_DATA PROVIDED_.
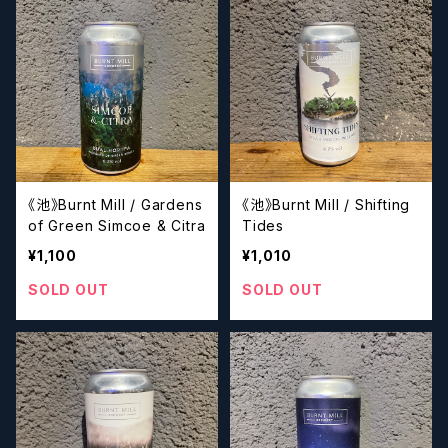
《池》Burnt Mill / Gardens
《池》Burnt Mill / Shifting
of Green Simcoe & Citra
Tides
¥1,100
¥1,010
SOLD OUT
SOLD OUT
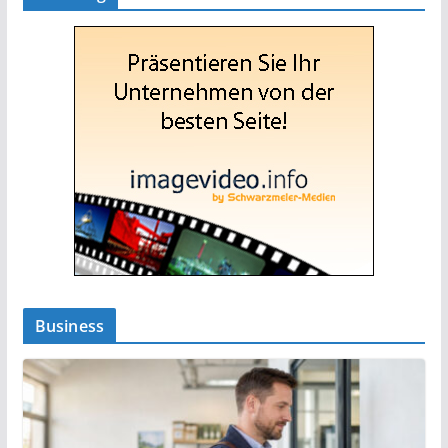
Business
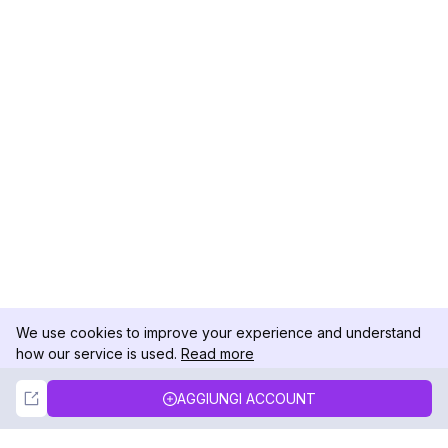
We use cookies to improve your experience and understand
how our service is used.
Read more
Not Now
Accept
AGGIUNGI ACCOUNT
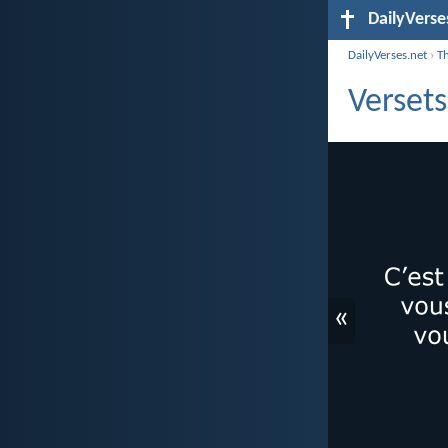
DailyVerse
DailyVerses.net
›
T
Versets
«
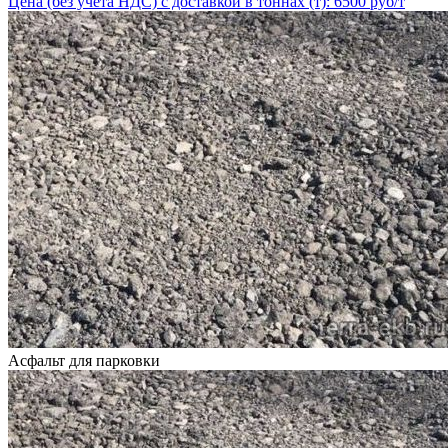
Цена (без учёта НДС) с доставкой в тоннах (т): 6500 руб/т
Асфальт для парковки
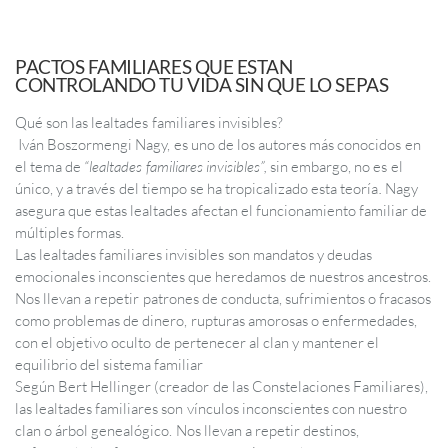
manejan su dinero según sus capacidades, que reaccionan ante los
problemas de acuerdo con su personalidad y que construyen su
destino únicamente a partir de sus esfuerzos individuales. Sin
PACTOS FAMILIARES QUE ESTAN
embargo, la experiencia terapéutica y numerosos estudios dentro
CONTROLANDO TU VIDA SIN QUE LO SEPAS
de la psicología sistémica muestran una realidad mucho más
profunda: gran parte de nuestras decisiones están influenciadas
​Qué son las lealtades familiares invisibles?
por fuerzas invisibles que operan desde nuestra historia familiar.
Iván Boszormengi Nagy, es uno de los autores más conocidos en
el tema de
“lealtades familiares invisibles”,
sin embargo, no es el
único, y a través del tiempo se ha tropicalizado esta teoría
.
Nagy
CONTIENE EBOOK DIGITAL (PDF)
asegura que estas lealtades afectan el funcionamiento familiar de
EJERCICIOS CLAVES.
múltiples formas.
Las lealtades familiares invisibles son mandatos y deudas
emocionales inconscientes que heredamos de nuestros ancestros.
Nos llevan a repetir patrones de conducta, sufrimientos o fracasos
como problemas de dinero, rupturas amorosas o enfermedades,
con el objetivo oculto de pertenecer al clan y mantener el
equilibrio del sistema familiar
Según Bert Hellinger (creador de las Constelaciones Familiares),
las lealtades familiares son vínculos inconscientes con nuestro
clan o árbol genealógico. Nos llevan a repetir destinos,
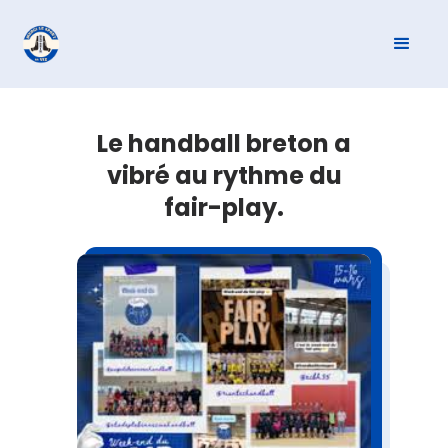
Le handball breton a
vibré au rythme du
fair-play.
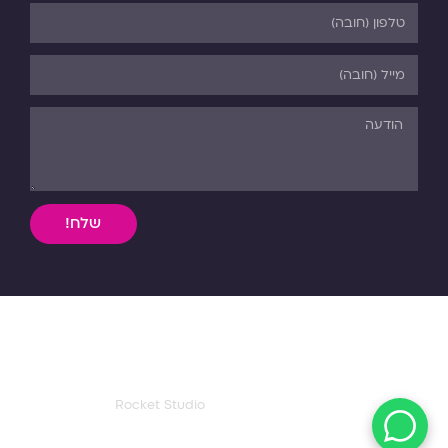
שלח!
השימוש, ללא אישור מפורש בכתב, במידע וחומר כתוב או מדיה
מכל סוג שהיא מהאתר אסורה בהחלט על פי דיני התורה והחוק.
כל הזכויות שמורות לפנורמה. 03-5-530-540
עיצוב ואפיון דף הבית:
Rocket Studio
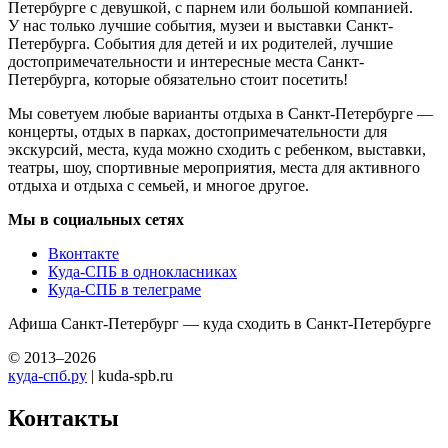
Петербурге с девушкой, с парнем или большой компанией.
У нас только лучшие события, музеи и выставки Санкт-
Петербурга. События для детей и их родителей, лучшие
достопримечательности и интересные места Санкт-
Петербурга, которые обязательно стоит посетить!
Мы советуем любые варианты отдыха в Санкт-Петербурге —
концерты, отдых в парках, достопримечательности для
экскурсий, места, куда можно сходить с ребенком, выставки,
театры, шоу, спортивные мероприятия, места для активного
отдыха и отдыха с семьей, и многое другое.
Мы в социальных сетях
Вконтакте
Куда-СПБ в однокласниках
Куда-СПБ в телеграме
Афиша Санкт-Петербург — куда сходить в Санкт-Петербурге
© 2013–2026
куда-спб.ру
| kuda-spb.ru
Контакты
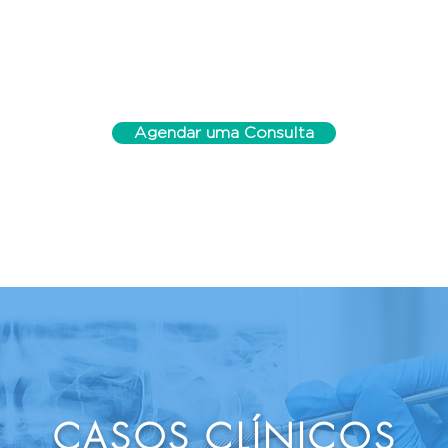
Agendar uma Consulta
CASOS CLÍNICOS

_ACTIVITY_.
From the line with "Петербурга, которые обязательно" down to the end of the entries, retype each line exactly as written, but drop the pictures.

_WORKED SOLUTION_.
Петербурга, которые обязательно стоит посетить!
Мы советуем любые варианты отдыха в Санкт-Петербурге —
концерты, отдых в парках, достопримечательности для
экскурсий, места, куда можно сходить с ребенком, выставки,
театры, шоу, спортивные мероприятия, места для активного
отдыха и отдыха с семьей, и многое другое.
Мы в социальных сетях
Вконтакте
Куда-СПБ в однокласниках
Куда-СПБ в телеграме
Афиша Санкт-Петербург — куда сходить в Санкт-Петербурге
© 2013–2026
куда-спб.ру
| kuda-spb.ru
Контакты
Agendar uma Consulta
CASOS CLÍNICOS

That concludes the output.